I read the link you pasted above. but it doesn’t answer my question:
whare is the difference of parameter, tensor and variable? is there any doc about that?
The short answer is: Variables are deprecated, nn.Parameters require gradients and are automatically registered inside nn.Modules (so that they are returned in their state_dict and pushed to the device via model.to()), tensors are just array-like objects which can require gradients.
in customized layer, parameter should not be re-assigned by =.
during model loading and initialization, if I use model.named_parameters() to get each parameter, could I use “=” to re-initialize it?
The same reasoning applies here as well:
you can re-assign new parameters, but the internal parameter (assigned to self.param) is a new parameter and in case you have already passed model.parameters() to the optimizers etc. this new parameter will not be trained.
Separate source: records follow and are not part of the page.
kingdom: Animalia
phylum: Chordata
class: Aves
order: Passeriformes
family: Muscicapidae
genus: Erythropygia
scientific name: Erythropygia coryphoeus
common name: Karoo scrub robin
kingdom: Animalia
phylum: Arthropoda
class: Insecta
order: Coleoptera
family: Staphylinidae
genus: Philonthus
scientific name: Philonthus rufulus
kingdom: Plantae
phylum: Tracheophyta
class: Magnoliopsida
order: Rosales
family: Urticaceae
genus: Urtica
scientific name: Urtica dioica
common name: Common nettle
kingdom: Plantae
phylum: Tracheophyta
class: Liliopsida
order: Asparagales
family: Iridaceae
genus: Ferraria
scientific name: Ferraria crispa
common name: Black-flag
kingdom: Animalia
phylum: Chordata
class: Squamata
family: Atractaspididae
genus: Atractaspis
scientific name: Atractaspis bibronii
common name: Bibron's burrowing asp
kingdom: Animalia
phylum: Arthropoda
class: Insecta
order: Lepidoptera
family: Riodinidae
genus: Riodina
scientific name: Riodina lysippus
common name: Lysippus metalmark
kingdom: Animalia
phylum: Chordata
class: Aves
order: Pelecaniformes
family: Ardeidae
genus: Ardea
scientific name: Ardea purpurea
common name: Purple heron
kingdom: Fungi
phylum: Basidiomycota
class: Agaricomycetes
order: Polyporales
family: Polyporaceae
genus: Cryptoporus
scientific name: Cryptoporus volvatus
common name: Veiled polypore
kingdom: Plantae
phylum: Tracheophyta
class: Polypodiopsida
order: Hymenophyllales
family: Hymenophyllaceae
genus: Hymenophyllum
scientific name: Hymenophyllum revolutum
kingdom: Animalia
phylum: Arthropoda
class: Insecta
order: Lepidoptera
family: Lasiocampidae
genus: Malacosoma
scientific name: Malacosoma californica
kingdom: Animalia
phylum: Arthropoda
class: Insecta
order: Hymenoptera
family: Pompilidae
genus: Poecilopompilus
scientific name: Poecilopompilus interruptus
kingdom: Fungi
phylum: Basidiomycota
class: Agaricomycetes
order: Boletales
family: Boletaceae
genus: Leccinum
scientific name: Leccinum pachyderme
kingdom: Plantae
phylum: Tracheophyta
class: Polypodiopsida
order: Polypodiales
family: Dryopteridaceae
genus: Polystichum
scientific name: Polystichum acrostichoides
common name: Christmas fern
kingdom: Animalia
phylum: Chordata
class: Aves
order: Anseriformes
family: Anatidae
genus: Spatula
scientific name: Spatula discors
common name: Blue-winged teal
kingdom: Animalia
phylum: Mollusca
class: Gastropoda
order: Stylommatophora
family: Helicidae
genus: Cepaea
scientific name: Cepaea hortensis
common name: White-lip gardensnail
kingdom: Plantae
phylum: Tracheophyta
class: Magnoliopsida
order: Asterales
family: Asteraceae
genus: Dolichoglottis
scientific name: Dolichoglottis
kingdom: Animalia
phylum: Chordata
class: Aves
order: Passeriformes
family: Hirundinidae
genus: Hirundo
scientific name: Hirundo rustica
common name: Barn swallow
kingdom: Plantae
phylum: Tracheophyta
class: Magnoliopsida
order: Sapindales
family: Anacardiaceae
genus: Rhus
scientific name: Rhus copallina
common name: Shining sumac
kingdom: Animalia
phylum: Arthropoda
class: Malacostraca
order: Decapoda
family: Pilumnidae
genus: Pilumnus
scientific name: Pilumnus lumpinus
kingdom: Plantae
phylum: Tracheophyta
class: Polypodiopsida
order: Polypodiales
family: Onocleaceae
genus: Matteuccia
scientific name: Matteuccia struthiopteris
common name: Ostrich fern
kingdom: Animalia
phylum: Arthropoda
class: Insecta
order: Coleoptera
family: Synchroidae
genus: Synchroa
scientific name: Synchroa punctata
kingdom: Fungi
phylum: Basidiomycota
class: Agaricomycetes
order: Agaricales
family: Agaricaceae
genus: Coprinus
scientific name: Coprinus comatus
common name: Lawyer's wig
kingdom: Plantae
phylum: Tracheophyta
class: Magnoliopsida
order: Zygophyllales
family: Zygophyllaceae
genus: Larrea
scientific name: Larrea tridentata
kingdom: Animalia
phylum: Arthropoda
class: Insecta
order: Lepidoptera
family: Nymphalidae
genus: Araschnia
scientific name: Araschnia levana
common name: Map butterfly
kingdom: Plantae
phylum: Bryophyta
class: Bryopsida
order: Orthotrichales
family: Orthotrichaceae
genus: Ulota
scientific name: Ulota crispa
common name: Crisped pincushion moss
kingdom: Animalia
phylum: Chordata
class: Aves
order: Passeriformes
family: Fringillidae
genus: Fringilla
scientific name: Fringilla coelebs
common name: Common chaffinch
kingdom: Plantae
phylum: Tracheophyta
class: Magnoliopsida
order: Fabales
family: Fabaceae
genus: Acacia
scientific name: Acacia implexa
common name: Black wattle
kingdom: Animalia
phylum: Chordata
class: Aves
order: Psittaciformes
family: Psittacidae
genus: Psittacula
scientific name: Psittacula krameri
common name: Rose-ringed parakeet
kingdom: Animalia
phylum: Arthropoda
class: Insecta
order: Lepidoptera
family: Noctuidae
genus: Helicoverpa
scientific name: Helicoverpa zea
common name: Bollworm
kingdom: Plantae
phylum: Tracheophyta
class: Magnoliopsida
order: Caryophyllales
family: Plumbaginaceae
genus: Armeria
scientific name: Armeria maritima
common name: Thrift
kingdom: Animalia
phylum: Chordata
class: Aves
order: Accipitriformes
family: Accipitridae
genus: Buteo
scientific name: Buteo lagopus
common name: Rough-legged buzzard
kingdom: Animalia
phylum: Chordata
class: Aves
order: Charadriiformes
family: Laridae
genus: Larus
It depends on your use case if that’s a concern or not.
in summarization:
if parameter is re-assigned in layer or out of layer, parameter will not be parameter and will become tensor. and will not be optimzed
No, this is not correct. The new parameter, will still be a parameter, but since it’s a new object you have to be careful where the old object was already used (e.g. via a reference in the optimizer) and would thus need to update it etc.
The critical point is that you have to consider that the reassignment creates a new parameter (object) and then you should check if any other changes are needed (e.g. adding it to the optimizer).
the upper code will generate a new parameter self.mask_weight. so I need to consider whether the new self.mask_weight is added to optimizer. is my understanding correct?
once I do self.mask_weight * temp, the code return a tensor but not a parameter. If I want to assign it parameter, I should do self.mask_weight = nn.Parameter(self.mask_weight * temp). right?